Google Limita l’Accesso a Gemini per Meta a causa di Sforzi di Capacità
Google avrebbe limitato l’accesso ai propri modelli di intelligenza artificiale Gemini per Meta a causa di problemi di capacità, come riportano fonti finanziarie. Secondo le informazioni raccolte, i dati richiesti da Meta supererebbero le attuali capacità di Google, il cui sistema non riesce quindi a sostenere l’impatto di richieste di tale entità. La notifica a Meta risalirebbe addirittura al mese di marzo, e molteplici iniziative interne di Meta sarebbero rimaste ferme a causa dell’interruzione.
Spesa Moderata in Tokens
Sebbene Meta sviluppi i propri modelli di intelligenza artificiale, il progetto Llama, l’azienda ha acquisito accesso ai modelli Gemini per alcune funzionalità specifiche. Secondo quanto riferito da fonti della Financial Times, alcuni compiti richiederebbero modelli di intelligenza artificiale di Google più avanzati rispetto a quelli disponibili in-house presso Meta. Questi modelli sono adoperati per rilevamento di frodi, rimozione di contenuti dannosi e supporto di chatbot per clienti e marketing. Meta utilizza inoltre il modello KI Claude di Anthropic.
Nel mercato tecnologico attuale non è insolito che aziende concorrenti acquisiscano modelli KI da aziende terze. Questo processo consente di eseguire benchmarking, mitigare i colli di bottiglia e garantire un accesso più flessibile a strumenti di intelligenza artificiale avanzata. Tuttavia, dettagli sull’accordo specifico tra Google e Meta non sono emersi. Né Google né Meta hanno commentato l’attuale situazione. La mancanza di capacità di processore KI ha spinto Meta a richiedere ai propri impiegati di ridurre il consumo di tokens KI, dove un token rappresenta una delle porzioni di testo in cui il modello di intelligenza artificiale lo scompone per poterlo successivamente elaborare. Più tokens significa più elaborazioni e di conseguenza costi maggiori.

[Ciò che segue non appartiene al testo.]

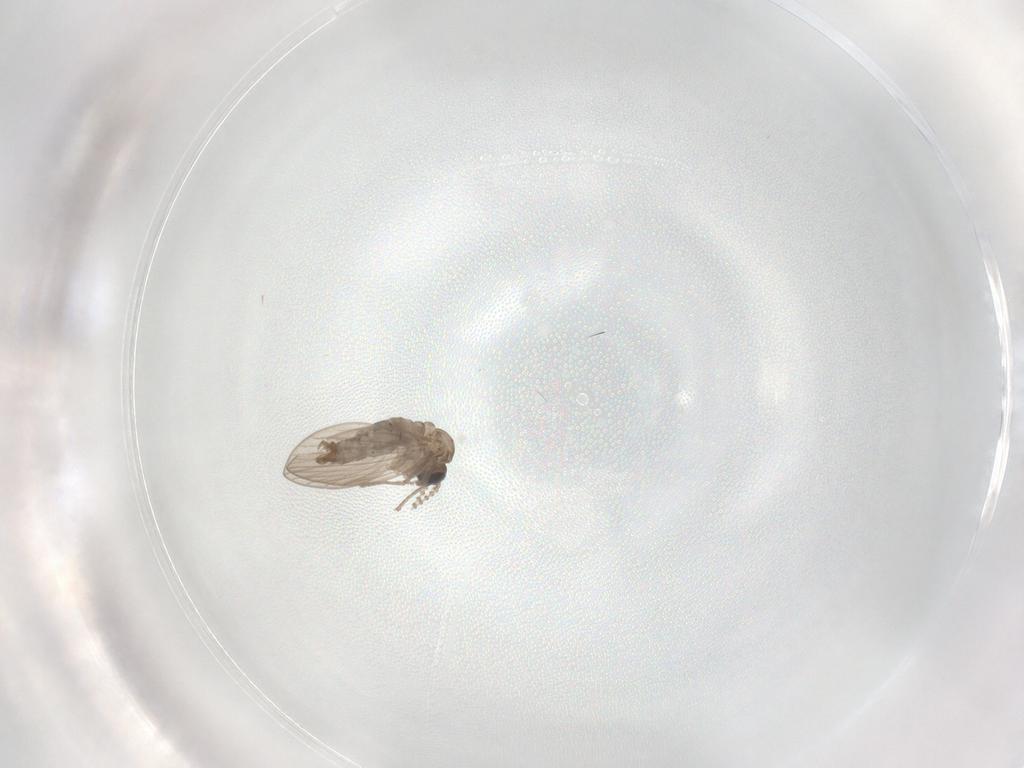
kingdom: Animalia
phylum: Arthropoda
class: Insecta
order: Diptera
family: Psychodidae
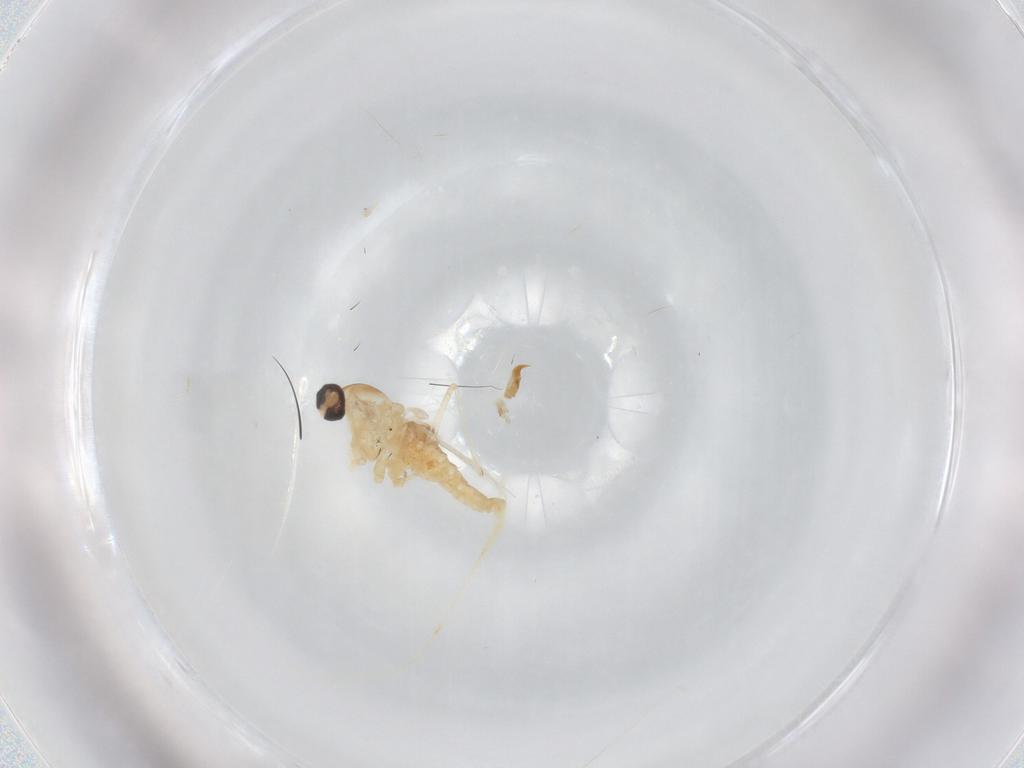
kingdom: Animalia
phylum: Arthropoda
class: Insecta
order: Diptera
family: Cecidomyiidae
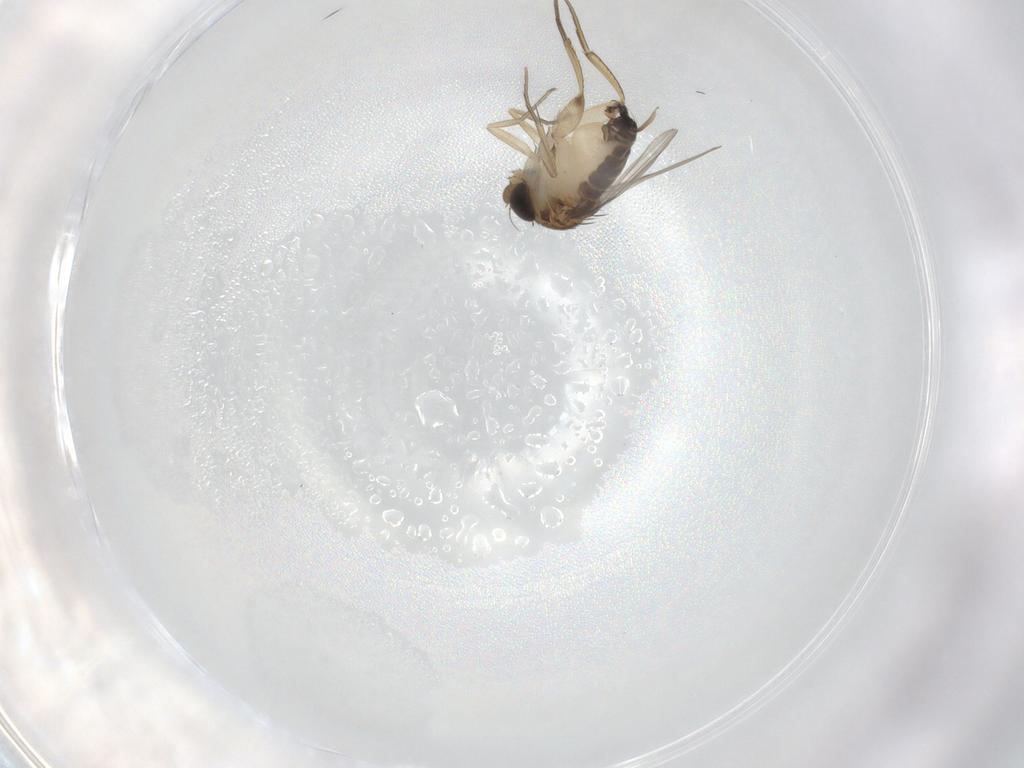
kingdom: Animalia
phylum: Arthropoda
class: Insecta
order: Diptera
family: Phoridae
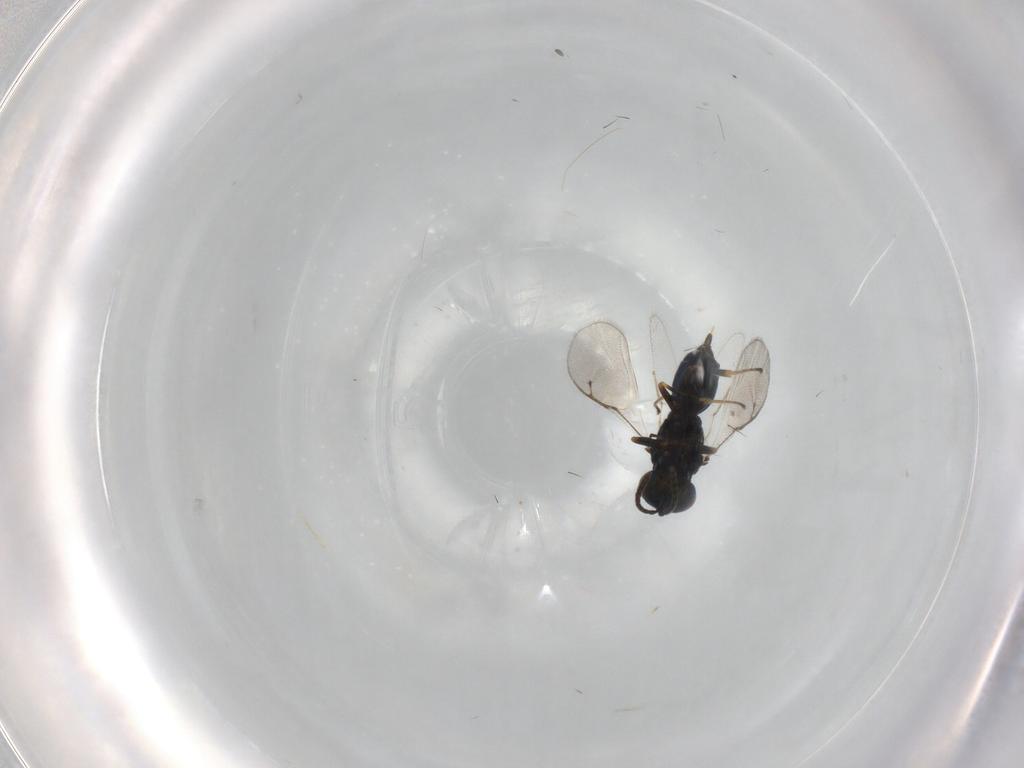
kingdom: Animalia
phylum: Arthropoda
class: Insecta
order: Hymenoptera
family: Pteromalidae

Alternativa Propria in Sviluppo
Parallelamente, Meta sta lavorando a una soluzione alternativa: il modello interno Muse Spark, che verrà utilizzato in futuro su dispositivi KI come le nuove “Meta Glasses” e la serie Ray-Ban. Secondo il piano, Muse Spark dovrebbe poter competere con Gemini, riducendo l’attuale dipendenza da Google. Tuttavia, per far sì che Muse Spark raggiunga il livello desiderato, saranno necessari ulteriori mesi di sviluppo e test.

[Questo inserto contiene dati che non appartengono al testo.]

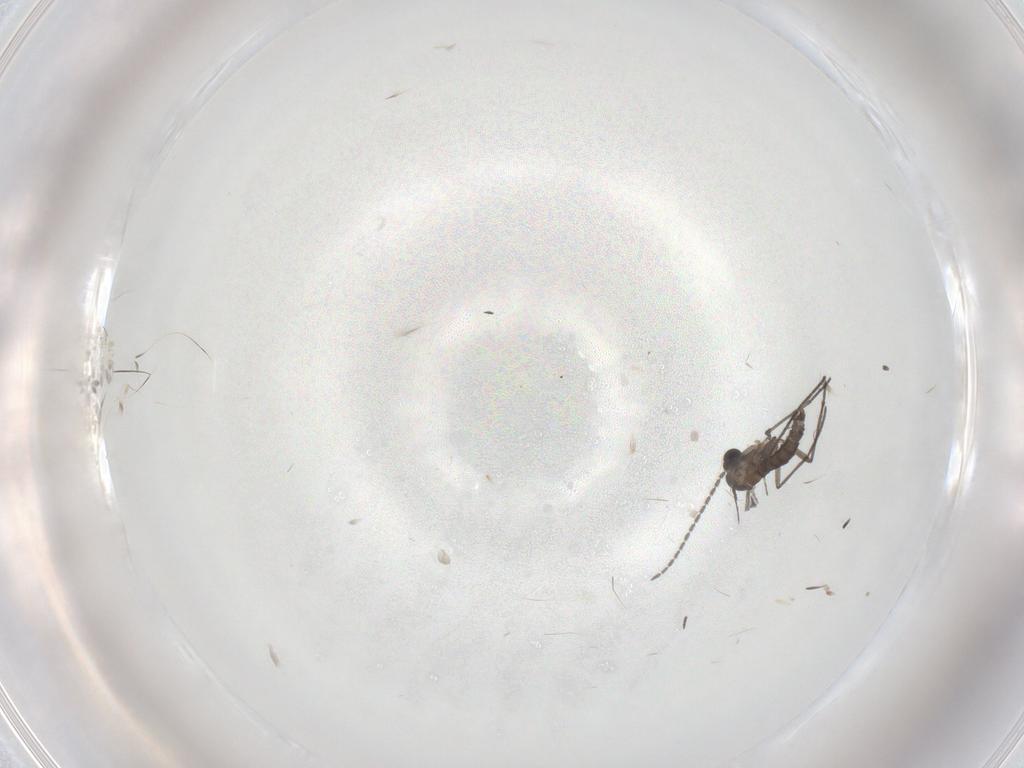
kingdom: Animalia
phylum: Arthropoda
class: Insecta
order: Diptera
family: Sciaridae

Google e il Contratto con SpaceX
Allo stesso tempo, Google sta cercando di ottenere capacità di calcolo esterne a causa di pressione crescente. Si sa che dal inizio del mese Google sta affittando capacità computazionale a SpaceX per un importo di 920 milioni di dollari. Prima di questa collaborazione, circolavano voci riguardo potenziali investimenti in strutture di calcolo orbitali. La collaborazione con SpaceX dimostra che Google sta esplorando nuove strade non convenzionali per aumentare la propria infrastruttura KI in tempi rapidi.

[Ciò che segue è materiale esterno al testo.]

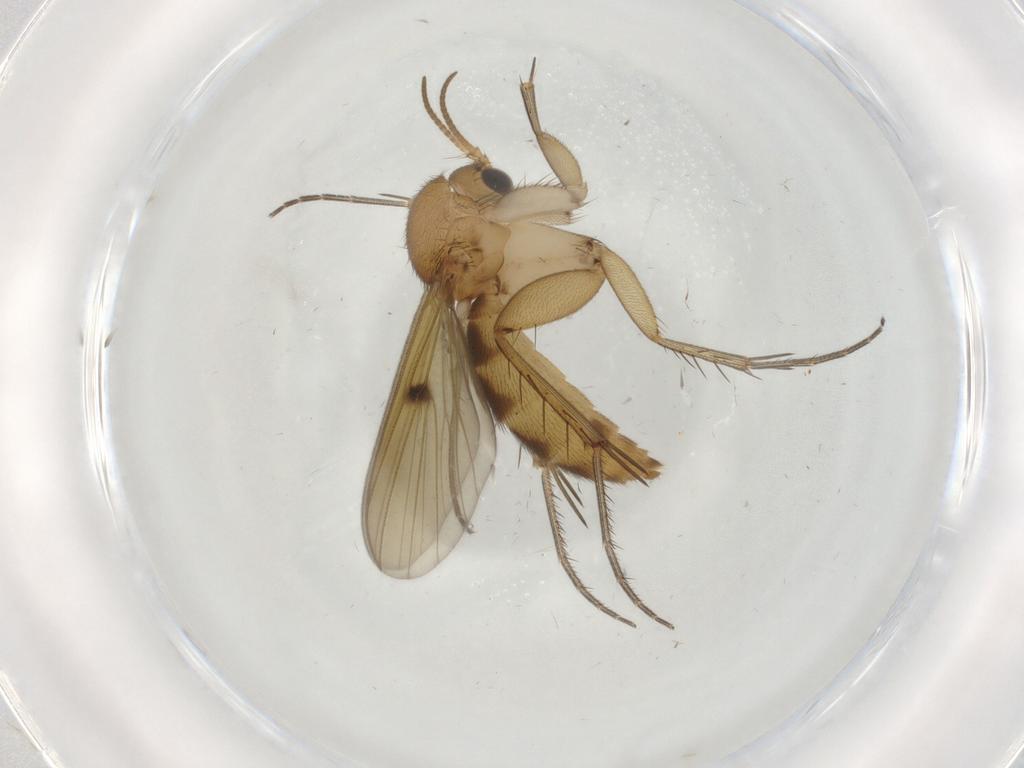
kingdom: Animalia
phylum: Arthropoda
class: Insecta
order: Diptera
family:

Investimenti congiunti e Sviluppo Infrastrutturale
Meta ha rivelato, da parte sua, l’intenzione di investire nel settore education, formando artigiani specializzati nei centri di elaborazione KI. Per massimizzare la propria capacità disponibile, i giganti tecnologici Meta, Google, Amazon e Microsoft pianificano di investire 725 miliardi di dollari tra il presente anno solare per lo sviluppo e l’esecuzione di nuovi centri di elaborazione e di infrastrutture sostenibili.
Voci di Collaborazione Tra Giganti
- Meta e Google hanno stabilito una collaborazione che potrebbe diventare un modello da seguire nel campo.
- L’accesso a modelli di intelligenza artificiale di terze parti è visto come una strategia importante per mitigare le criticità strutturali.
- La ricerca di nuove fonti di capitale computazionale sta spingendo ad esperimenti estremi, come l’infrastruttura orbitale.
- Gli investimenti in infrastruttura di dati continuano a crescere come priorità assoluta per le aziende tecnologiche di punta.
- L’allenamento e la creazione di nuovi artigiani nei centri di calcolo KI diventano strategici non solo per la produzione avanzata, ma anche per la gestione sostenibile.
Il mercato dell’intelligenza artificiale e la competizione per la capacità di elaborazione cresce a livelli mai visti. Mentre Meta cerca di ridurre la dipendenza da Google aumentando l’utilizzo dei propri modelli, Google cerca soluzioni esterne per soddisfare la domanda crescente.